(RECORDS begins)

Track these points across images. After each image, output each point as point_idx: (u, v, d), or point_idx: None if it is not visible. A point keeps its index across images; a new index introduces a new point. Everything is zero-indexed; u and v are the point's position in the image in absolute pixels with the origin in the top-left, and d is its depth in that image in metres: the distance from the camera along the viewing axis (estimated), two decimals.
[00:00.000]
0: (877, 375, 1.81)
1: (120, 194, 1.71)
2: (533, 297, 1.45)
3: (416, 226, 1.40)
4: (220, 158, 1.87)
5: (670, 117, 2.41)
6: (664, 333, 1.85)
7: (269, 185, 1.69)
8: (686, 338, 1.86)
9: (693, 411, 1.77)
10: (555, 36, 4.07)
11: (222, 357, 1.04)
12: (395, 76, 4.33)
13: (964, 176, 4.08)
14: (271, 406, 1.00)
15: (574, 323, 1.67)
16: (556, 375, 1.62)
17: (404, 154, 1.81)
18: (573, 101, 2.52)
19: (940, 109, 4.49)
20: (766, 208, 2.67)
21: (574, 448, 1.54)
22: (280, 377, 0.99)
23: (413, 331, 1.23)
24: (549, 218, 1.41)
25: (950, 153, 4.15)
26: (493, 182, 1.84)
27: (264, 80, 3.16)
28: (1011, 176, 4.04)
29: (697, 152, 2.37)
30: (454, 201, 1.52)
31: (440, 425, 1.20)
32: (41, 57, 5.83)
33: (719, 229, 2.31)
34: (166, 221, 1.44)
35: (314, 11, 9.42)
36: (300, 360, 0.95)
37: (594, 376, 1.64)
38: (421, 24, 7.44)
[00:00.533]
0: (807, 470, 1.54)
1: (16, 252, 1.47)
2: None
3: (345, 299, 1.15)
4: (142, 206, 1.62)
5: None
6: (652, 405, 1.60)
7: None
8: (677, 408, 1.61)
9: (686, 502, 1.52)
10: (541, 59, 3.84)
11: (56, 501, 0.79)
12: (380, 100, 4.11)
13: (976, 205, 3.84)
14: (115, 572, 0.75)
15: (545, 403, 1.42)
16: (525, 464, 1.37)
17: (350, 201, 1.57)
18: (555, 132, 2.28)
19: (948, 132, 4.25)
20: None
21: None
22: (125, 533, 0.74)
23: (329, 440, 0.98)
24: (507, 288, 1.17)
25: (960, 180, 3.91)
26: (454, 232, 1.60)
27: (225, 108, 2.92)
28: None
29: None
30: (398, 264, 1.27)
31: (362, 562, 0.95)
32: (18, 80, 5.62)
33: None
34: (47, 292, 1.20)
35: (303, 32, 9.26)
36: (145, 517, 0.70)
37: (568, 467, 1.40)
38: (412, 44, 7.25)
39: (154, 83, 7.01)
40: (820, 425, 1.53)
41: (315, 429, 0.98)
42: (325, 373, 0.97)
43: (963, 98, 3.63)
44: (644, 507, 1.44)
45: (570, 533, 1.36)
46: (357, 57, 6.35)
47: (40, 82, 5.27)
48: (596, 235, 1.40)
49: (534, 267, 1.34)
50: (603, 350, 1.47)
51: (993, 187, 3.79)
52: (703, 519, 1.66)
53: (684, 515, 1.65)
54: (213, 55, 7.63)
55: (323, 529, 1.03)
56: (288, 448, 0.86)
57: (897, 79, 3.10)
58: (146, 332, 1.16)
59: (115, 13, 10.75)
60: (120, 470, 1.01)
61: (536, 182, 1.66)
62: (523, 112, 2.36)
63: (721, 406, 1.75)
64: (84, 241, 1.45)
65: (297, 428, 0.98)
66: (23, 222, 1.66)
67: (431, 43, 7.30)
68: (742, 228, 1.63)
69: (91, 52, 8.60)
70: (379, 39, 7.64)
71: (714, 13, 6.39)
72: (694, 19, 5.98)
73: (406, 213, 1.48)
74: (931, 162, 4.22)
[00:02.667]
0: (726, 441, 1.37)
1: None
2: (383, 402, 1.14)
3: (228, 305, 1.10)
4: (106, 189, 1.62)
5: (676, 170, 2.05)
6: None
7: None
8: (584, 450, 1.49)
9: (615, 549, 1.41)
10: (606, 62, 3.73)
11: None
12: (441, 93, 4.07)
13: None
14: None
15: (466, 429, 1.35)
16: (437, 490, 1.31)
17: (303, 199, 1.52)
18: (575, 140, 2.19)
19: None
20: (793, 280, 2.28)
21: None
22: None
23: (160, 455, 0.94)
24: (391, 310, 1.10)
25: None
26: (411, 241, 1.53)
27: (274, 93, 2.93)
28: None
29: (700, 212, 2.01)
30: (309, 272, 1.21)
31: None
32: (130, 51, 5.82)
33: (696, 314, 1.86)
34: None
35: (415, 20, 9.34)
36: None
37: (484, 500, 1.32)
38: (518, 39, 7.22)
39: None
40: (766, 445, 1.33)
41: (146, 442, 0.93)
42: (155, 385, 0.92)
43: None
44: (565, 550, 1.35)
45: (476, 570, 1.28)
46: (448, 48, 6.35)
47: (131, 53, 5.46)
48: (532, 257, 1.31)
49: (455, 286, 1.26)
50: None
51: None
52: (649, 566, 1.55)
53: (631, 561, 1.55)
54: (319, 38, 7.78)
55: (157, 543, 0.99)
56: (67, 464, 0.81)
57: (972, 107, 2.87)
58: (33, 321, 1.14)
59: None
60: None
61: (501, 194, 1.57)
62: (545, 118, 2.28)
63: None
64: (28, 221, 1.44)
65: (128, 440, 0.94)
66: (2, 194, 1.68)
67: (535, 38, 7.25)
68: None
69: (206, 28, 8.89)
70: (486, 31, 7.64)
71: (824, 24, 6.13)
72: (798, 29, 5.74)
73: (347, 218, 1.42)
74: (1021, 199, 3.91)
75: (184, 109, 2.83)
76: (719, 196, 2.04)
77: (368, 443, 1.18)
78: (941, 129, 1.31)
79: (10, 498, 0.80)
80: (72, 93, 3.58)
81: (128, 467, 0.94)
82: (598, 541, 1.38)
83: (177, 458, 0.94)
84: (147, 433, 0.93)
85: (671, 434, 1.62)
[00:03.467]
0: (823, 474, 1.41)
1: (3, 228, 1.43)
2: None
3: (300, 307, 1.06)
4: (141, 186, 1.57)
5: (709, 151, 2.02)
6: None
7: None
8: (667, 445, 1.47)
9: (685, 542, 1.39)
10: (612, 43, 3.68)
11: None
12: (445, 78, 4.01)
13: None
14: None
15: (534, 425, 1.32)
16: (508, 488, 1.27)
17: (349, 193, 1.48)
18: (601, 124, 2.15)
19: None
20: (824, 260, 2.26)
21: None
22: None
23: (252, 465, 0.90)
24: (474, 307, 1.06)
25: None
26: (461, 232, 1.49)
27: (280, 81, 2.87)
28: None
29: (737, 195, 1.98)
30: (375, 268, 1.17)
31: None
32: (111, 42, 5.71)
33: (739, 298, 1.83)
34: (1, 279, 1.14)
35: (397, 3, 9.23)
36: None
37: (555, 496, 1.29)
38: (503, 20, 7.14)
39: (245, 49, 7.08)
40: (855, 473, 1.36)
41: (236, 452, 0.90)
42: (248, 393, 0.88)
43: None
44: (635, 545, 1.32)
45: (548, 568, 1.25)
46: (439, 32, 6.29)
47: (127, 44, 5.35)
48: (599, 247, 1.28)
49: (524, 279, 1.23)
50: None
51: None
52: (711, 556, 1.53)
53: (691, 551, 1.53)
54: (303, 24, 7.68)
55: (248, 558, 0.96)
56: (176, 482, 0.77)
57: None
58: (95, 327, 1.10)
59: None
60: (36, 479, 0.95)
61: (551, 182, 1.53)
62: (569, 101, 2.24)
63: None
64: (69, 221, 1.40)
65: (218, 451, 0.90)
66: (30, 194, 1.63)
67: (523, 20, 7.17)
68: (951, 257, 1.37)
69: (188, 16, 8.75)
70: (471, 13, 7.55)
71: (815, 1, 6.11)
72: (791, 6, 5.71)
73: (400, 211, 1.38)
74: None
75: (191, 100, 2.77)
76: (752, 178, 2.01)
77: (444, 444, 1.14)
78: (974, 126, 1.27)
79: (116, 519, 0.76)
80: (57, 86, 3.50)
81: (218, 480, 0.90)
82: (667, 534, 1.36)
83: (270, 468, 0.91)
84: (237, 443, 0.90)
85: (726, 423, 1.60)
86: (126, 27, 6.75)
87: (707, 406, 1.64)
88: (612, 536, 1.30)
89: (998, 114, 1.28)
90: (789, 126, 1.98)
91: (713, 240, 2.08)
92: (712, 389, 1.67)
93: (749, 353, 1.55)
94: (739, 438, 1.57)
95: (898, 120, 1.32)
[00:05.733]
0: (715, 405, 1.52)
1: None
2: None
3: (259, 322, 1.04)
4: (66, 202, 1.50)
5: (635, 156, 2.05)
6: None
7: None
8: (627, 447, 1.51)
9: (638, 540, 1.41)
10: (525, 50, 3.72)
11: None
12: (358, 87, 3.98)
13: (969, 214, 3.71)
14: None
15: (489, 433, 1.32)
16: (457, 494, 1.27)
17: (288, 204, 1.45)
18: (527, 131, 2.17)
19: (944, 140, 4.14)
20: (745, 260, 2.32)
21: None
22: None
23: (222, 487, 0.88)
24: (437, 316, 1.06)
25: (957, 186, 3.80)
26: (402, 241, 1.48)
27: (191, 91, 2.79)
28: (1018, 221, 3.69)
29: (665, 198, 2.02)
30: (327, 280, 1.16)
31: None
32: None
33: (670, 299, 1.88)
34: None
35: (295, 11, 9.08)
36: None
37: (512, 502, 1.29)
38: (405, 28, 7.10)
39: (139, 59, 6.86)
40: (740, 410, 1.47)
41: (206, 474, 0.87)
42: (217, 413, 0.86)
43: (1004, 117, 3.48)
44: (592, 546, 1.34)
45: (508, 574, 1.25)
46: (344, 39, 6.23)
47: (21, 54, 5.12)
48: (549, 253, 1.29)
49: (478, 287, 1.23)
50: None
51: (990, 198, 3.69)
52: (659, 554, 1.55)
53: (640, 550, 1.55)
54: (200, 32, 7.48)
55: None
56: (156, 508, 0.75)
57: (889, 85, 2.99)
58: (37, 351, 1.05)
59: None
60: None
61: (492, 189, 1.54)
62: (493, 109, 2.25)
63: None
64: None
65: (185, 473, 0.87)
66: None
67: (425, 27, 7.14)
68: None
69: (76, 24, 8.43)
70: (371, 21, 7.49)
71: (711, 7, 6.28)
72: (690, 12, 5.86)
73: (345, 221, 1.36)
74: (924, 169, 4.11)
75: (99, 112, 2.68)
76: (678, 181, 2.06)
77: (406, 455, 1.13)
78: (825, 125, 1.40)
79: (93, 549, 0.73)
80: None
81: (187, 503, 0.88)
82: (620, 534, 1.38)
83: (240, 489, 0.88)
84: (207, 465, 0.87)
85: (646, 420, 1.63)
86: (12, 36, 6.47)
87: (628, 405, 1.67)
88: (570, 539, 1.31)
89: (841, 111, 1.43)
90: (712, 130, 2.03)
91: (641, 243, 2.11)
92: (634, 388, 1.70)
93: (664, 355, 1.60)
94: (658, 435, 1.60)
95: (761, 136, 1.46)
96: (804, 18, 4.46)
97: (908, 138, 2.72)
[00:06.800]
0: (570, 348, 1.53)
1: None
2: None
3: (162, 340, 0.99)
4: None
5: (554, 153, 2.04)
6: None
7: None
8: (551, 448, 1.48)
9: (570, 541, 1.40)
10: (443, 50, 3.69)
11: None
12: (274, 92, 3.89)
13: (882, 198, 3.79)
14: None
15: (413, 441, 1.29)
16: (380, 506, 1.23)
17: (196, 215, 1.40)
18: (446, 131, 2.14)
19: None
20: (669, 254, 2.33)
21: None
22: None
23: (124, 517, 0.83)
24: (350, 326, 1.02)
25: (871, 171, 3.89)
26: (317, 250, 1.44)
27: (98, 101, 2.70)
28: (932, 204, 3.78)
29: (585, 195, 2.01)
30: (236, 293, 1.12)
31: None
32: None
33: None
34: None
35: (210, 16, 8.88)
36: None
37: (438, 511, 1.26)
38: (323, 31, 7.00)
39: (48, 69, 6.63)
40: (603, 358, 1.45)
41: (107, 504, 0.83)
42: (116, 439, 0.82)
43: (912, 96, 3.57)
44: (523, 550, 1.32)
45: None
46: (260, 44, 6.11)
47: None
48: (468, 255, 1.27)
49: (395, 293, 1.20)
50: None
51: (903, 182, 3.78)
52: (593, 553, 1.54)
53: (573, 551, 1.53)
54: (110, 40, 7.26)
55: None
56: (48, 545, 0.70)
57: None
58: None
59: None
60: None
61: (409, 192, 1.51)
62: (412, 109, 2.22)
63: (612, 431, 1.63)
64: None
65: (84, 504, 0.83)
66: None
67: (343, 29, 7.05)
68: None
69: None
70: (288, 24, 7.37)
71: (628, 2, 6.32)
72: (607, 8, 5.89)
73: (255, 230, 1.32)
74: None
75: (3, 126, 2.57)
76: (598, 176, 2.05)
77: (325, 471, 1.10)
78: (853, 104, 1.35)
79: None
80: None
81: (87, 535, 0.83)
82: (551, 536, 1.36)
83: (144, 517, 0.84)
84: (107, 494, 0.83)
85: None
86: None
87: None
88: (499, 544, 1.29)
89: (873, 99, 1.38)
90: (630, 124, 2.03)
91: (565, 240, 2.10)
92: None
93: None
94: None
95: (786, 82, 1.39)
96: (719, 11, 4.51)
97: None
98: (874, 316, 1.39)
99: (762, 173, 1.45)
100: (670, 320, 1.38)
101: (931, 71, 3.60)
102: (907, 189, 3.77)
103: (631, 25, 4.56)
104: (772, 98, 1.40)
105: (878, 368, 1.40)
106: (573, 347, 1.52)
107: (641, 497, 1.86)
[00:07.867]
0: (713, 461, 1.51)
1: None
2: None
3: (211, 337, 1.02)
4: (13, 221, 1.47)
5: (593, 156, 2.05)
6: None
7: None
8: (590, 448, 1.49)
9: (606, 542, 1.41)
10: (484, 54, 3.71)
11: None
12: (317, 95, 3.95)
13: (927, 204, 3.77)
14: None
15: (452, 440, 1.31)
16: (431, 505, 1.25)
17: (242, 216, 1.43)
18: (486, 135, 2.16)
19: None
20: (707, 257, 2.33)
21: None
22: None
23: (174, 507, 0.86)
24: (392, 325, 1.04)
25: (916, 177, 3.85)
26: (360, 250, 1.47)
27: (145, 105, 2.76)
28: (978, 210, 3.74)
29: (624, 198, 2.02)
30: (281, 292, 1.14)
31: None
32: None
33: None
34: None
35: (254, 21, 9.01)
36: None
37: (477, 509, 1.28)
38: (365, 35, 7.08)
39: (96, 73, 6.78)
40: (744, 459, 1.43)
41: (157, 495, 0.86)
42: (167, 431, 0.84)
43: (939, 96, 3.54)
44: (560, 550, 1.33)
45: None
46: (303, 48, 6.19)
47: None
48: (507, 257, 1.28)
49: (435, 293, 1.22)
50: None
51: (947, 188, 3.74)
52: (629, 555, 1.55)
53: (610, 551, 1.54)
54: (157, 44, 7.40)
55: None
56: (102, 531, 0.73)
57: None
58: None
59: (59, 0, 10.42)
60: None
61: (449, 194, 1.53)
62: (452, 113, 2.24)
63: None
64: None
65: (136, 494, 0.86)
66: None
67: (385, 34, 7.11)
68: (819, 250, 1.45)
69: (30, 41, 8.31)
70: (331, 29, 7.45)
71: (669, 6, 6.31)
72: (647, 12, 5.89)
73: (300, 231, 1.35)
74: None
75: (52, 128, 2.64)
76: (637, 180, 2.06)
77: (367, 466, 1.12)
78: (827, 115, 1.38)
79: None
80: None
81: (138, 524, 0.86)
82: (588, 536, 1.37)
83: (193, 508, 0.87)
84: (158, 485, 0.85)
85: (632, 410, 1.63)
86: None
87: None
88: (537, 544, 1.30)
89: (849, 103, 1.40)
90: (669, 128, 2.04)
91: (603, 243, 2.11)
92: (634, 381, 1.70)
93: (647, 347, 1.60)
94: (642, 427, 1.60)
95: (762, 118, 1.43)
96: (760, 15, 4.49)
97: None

(RECORDS ends)

EXERCISE PROMPT: Print exactly the lines above from the one with "2: (533, 297, 1.45)" to the one with "32: (41, 57, 5.83)", including both.

EXERCISE OUTPUT:
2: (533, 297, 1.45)
3: (416, 226, 1.40)
4: (220, 158, 1.87)
5: (670, 117, 2.41)
6: (664, 333, 1.85)
7: (269, 185, 1.69)
8: (686, 338, 1.86)
9: (693, 411, 1.77)
10: (555, 36, 4.07)
11: (222, 357, 1.04)
12: (395, 76, 4.33)
13: (964, 176, 4.08)
14: (271, 406, 1.00)
15: (574, 323, 1.67)
16: (556, 375, 1.62)
17: (404, 154, 1.81)
18: (573, 101, 2.52)
19: (940, 109, 4.49)
20: (766, 208, 2.67)
21: (574, 448, 1.54)
22: (280, 377, 0.99)
23: (413, 331, 1.23)
24: (549, 218, 1.41)
25: (950, 153, 4.15)
26: (493, 182, 1.84)
27: (264, 80, 3.16)
28: (1011, 176, 4.04)
29: (697, 152, 2.37)
30: (454, 201, 1.52)
31: (440, 425, 1.20)
32: (41, 57, 5.83)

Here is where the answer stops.